Driving rural coverage is one of Africa’s biggest development goals, and is being extensively pursued by governments, who in turn are pushing operators to hit certain coverage goals. While satellite direct-to-device services will have a major role to play in future, many constellations are not yet active, and the cost of service is currently far higher than what a terrestrial network can provide.

The network-as-a-service (NaaS) model is proving to be an effective solution, with operators such as Orange, MTN and Airtel all signing agreements with players such as AMN, NuRAN, Vanu and iSAT Africa.

But the active sharing agreements announced by MTN, Airtel, Orange and Vodacom all suggest that further action needs to be taken beyond utilisation of towercos, netcos and satellite operators.


A shake-up for African towercos?

Active sharing will have wide repercussions for the industry, although it remains unclear as to what the full extent of this sharing agreement will look like.

One major negative consequence of active sharing is that it will reduce demand for both new tower infrastructure, and colocations.

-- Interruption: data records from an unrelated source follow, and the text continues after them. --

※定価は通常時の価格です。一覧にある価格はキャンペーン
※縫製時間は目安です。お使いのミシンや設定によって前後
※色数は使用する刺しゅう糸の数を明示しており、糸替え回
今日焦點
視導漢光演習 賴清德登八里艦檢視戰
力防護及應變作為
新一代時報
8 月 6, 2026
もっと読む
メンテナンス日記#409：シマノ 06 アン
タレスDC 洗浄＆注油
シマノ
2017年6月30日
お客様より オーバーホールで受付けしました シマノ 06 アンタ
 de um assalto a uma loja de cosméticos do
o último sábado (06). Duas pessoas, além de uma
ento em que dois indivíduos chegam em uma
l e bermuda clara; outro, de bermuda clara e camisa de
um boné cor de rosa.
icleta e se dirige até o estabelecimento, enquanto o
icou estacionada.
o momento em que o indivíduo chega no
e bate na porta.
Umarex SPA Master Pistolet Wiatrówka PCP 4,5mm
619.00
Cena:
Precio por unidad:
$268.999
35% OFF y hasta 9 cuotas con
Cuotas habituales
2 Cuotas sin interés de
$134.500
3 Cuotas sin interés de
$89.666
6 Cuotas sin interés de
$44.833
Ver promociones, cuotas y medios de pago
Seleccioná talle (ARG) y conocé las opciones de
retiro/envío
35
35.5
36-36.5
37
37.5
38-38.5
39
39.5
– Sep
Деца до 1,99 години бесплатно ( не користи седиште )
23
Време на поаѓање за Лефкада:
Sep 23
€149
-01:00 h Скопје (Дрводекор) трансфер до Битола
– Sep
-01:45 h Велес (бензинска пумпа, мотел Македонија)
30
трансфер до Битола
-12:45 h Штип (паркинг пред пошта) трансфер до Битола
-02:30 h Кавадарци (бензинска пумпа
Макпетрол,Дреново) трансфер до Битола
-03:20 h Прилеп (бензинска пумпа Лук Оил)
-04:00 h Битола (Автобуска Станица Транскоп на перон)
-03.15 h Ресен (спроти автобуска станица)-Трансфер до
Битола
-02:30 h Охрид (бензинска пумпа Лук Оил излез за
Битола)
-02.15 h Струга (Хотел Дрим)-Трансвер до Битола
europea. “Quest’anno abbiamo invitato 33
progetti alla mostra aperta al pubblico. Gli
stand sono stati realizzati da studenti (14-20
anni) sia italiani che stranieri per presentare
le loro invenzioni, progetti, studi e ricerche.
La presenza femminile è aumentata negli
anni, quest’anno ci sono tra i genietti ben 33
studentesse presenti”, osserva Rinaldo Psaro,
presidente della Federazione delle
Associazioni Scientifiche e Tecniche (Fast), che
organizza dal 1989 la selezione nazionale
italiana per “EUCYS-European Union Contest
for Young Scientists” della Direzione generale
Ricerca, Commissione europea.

Operators will be able to achieve their coverage goals by accessing the active equipment of competitor players, instead of working with a towerco or netco to deploy new infrastructure.

A similar trend is developing in Latin America, where active sharing is gaining momentum to manage high costs of network expansion in large and diverse markets such as Mexico, Argentina and Brazil. Towercos have consequently faced the challenge of lower site utilisation with the potential for reduced tower builds.

The sharing of active equipment will also reduce the need to deploy multiple antennas on existing sites, reducing colocations. This could have implications for African towercos who are focusing on lease-up and tenancy ratio growth to improve EBITDA margins and drive up valuations of existing assets.

Active sharing may also incentivise the netco model over traditional passive sharing towerco model, as the colocation efficiency savings a towerco offers to multiple tenant operators becomes less important.

The netco offering also includes RAN deployment and maintenance. Players such as AMN and Vanu can utilise software to enable their RAN networks to become plug-and-play for multiple operators, meaning they can quickly accommodate network sharing.

However, active sharing speaks to a more systemic challenge operators in Africa are facing. Financial health for the telco sector has been in decline as costs of capital increase and CAPEX becomes stretched. Key markets such as Nigeria have become hugely burdensome for players like MTN, who announced a loss of 400bn Naira in their latest financial results.

Active sharing can help operators better manage their expenditures, in turn improving their ability to efficiently allocate capital. There is still an enormous mobile infrastructure gap, and huge demand for digital services, that towercos will play a key role in facilitating.